═════ Task input

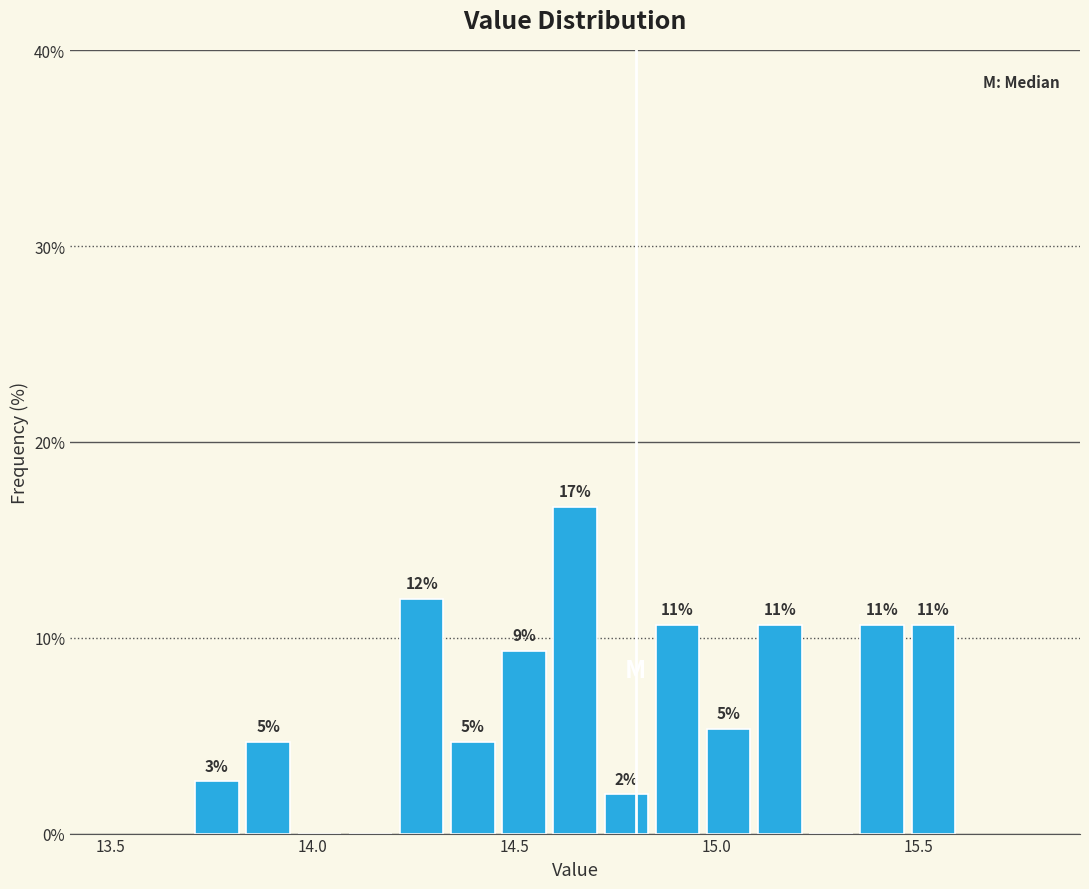

Read against the x-axis, roughly where is the centre of the tallest bar?

14.65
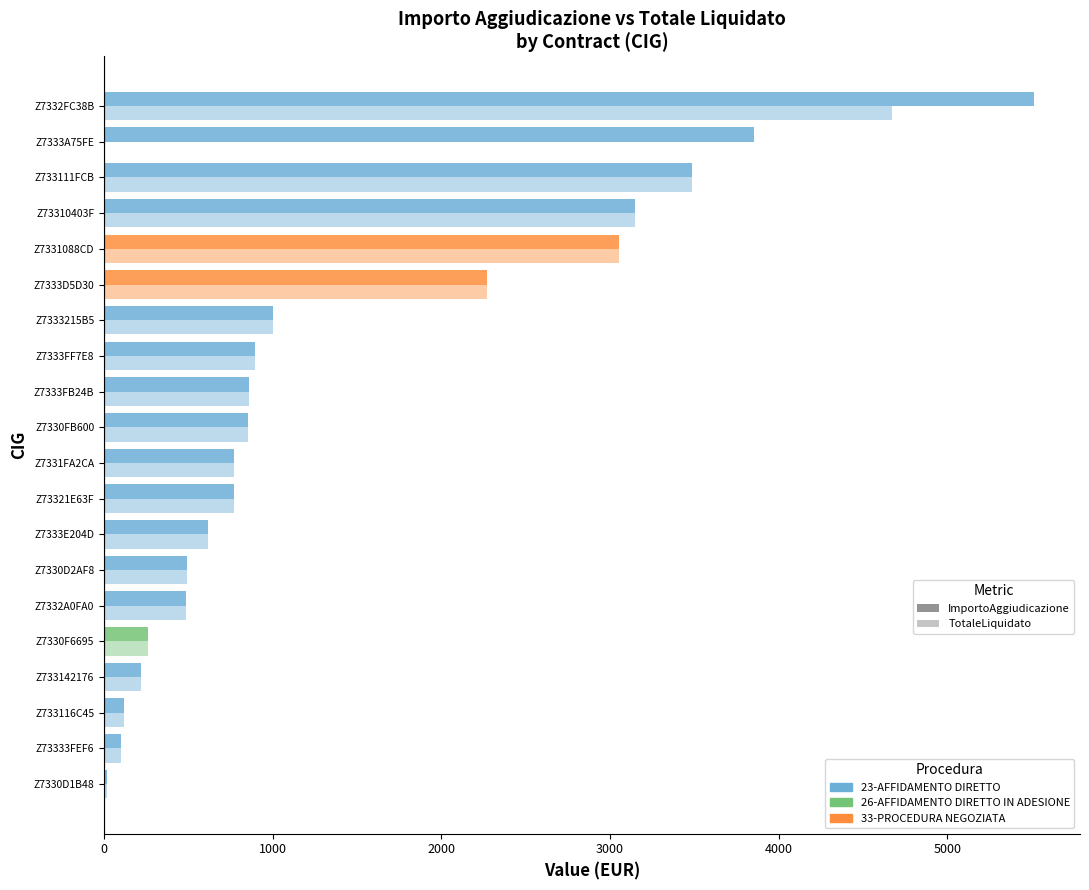

Count the number of data series in this chart.

2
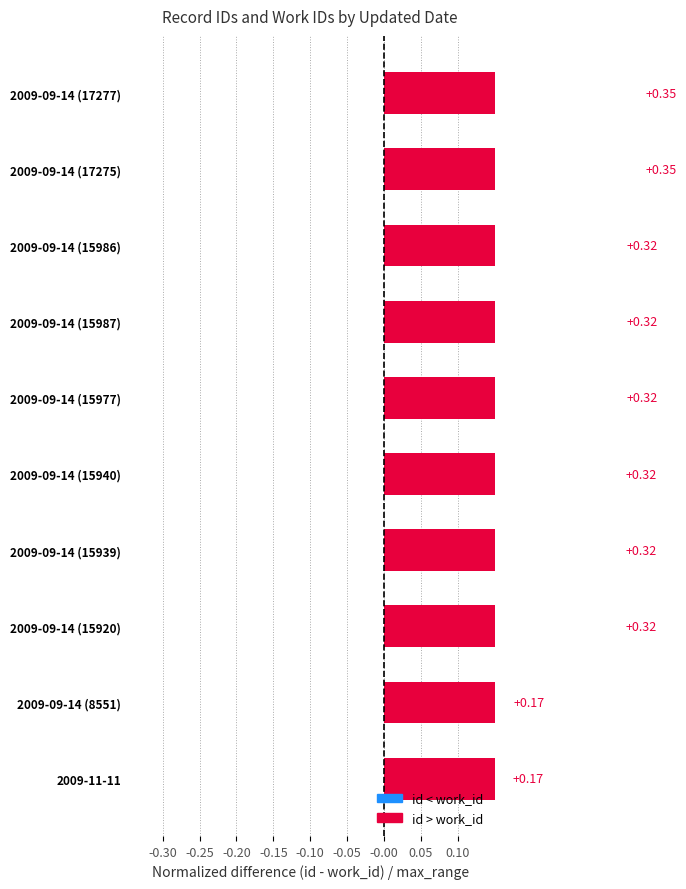

The value at 2009-09-14 (17275) is 0.3. True or false?

True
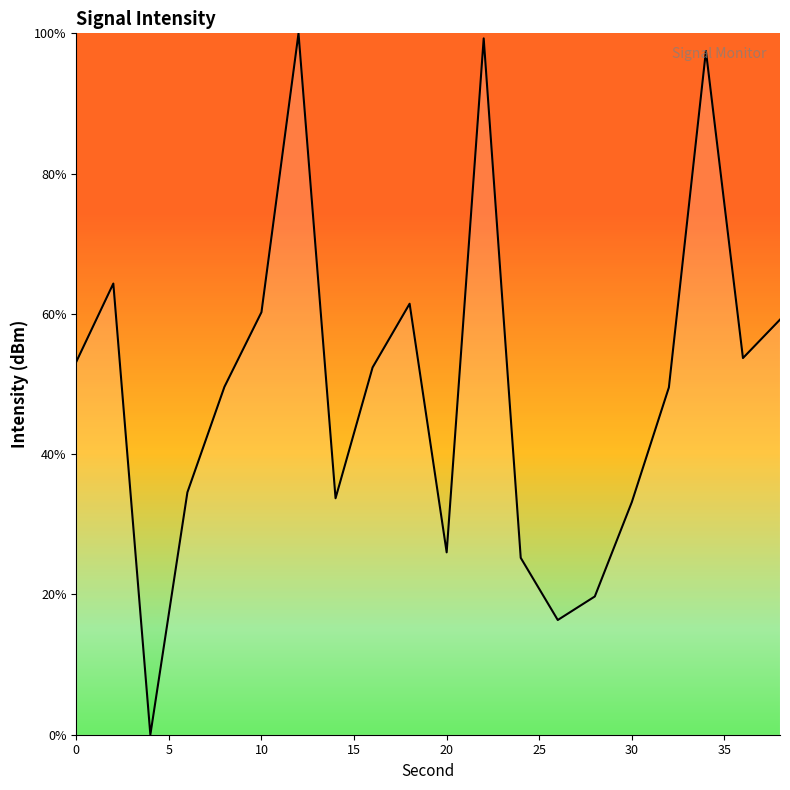

What is the greatest value displayed?

100.0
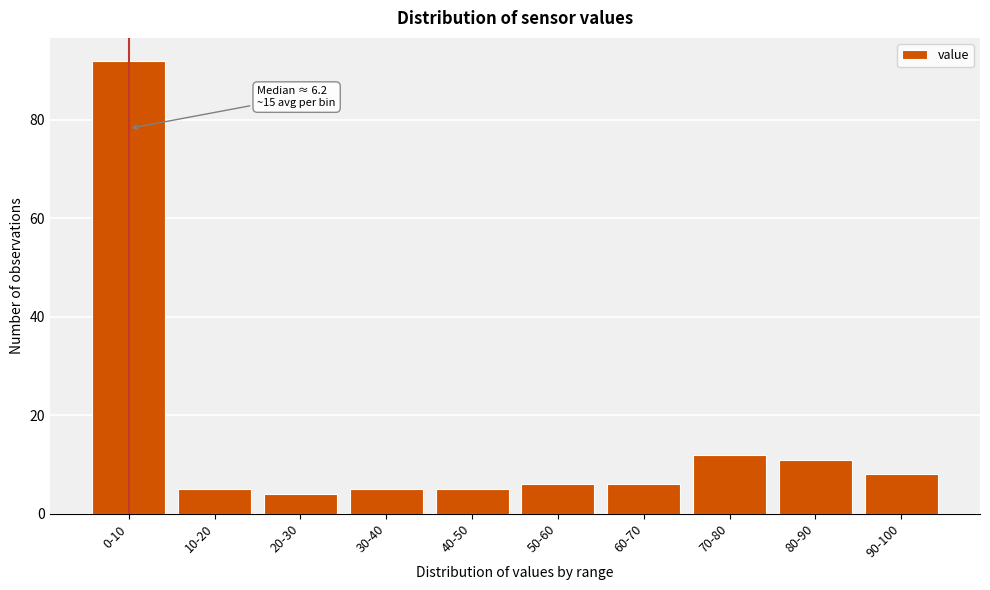

Reading left to right, list all the values displayed in this chart.

0-10=92	10-20=5	20-30=4	30-40=5	40-50=5	50-60=6	60-70=6	70-80=12	80-90=11	90-100=8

══════════

Exercise requirements: Replace "chart" with "graph" throughout all of the items above, leaving every other word unchanged. Give the revised items without the pictures.

Written answer:
Read against the x-axis, roughly where is the centre of the tallest bar?

14.65

Count the number of data series in this graph.

2

The value at 2009-09-14 (17275) is 0.3. True or false?

True

What is the greatest value displayed?

100.0

Reading left to right, list all the values displayed in this graph.

0-10=92	10-20=5	20-30=4	30-40=5	40-50=5	50-60=6	60-70=6	70-80=12	80-90=11	90-100=8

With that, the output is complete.